Breve esercizio -> Elenca tutti i nomi propri presenti nell'articolo sul caso di Amanda Todd, contando una sola volta quelli ripetuti.

La storia di Amanda Todd, la ragazza suicidatasi qualche giorno fa a causa di un episodio di cyberbullismo, ha scosso il dibattito sulla sicurezza delle relazioni sociali costruite on line. Ad arricchire il dibattito su questo caso così triste, si è aggiunto un contributo dato dal collettivo di hacker Anonymous.
Ma andiamo con ordine: com'è noto, Amanda Todd è una quindicenne canadese che viene perseguitata da un pedofilo adulto, aguzzino digitale. Convinta a mostrarsi in webcam a seno nudo, la sua immagine viene poi condivisa dallo stesso ragazzo a cui l'aveva inviata, allo scopo di umiliarla. Dopo mesi di soprusi psicologici, Amanda decide di girare un video-denuncia e postarlo su YouTube. Pochi giorni dopo, si suicida.
La notizia ha fatto immediatamente il giro del mondo, ponendo l'accento sul problema del cyberbullismo sui minori, e su come impartire un'educazione all'utilizzo di strumenti digitali atti a ingrandire la propria sfera sociale.

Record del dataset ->
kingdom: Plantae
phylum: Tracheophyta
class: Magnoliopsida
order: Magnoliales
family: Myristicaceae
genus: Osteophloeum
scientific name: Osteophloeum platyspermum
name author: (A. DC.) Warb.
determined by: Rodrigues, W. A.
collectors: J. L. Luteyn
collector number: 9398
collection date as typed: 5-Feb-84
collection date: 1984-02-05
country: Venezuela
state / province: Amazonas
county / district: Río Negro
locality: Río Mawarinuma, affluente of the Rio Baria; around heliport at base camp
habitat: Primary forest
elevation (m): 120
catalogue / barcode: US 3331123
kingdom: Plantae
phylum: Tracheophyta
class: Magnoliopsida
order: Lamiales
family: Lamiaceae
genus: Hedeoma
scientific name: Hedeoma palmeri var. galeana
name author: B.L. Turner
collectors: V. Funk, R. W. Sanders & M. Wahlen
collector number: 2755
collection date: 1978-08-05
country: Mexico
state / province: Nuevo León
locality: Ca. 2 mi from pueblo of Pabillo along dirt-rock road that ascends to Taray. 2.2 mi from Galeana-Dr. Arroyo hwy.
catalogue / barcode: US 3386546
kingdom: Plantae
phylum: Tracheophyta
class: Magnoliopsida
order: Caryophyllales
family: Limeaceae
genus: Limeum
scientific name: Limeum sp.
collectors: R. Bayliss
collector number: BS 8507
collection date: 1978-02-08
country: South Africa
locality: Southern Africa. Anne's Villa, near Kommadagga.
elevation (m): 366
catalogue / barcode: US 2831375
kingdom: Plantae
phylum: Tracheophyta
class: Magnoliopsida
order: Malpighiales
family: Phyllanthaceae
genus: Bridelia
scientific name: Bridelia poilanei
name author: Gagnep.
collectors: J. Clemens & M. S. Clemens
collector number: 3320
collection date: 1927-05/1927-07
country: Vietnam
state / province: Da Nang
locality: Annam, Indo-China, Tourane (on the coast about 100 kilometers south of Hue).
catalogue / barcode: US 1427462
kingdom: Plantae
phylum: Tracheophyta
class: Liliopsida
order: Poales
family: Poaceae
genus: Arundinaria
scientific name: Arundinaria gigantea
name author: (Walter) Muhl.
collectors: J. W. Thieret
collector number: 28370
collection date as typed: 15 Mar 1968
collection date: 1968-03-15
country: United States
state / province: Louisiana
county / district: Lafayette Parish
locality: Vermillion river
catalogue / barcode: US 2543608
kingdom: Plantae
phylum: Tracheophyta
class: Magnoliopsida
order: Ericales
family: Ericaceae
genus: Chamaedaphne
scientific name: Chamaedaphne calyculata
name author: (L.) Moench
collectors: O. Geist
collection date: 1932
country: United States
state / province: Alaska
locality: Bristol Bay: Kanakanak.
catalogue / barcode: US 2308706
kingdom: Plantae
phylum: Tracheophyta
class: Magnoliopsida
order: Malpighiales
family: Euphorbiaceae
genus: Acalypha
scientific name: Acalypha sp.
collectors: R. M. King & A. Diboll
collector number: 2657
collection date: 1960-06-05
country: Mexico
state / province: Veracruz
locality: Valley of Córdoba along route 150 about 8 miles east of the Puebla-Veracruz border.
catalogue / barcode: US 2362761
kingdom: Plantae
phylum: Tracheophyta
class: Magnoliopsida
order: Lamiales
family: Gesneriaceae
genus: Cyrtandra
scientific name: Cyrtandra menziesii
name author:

Soluzione -> Amanda Todd, Anonymous, YouTube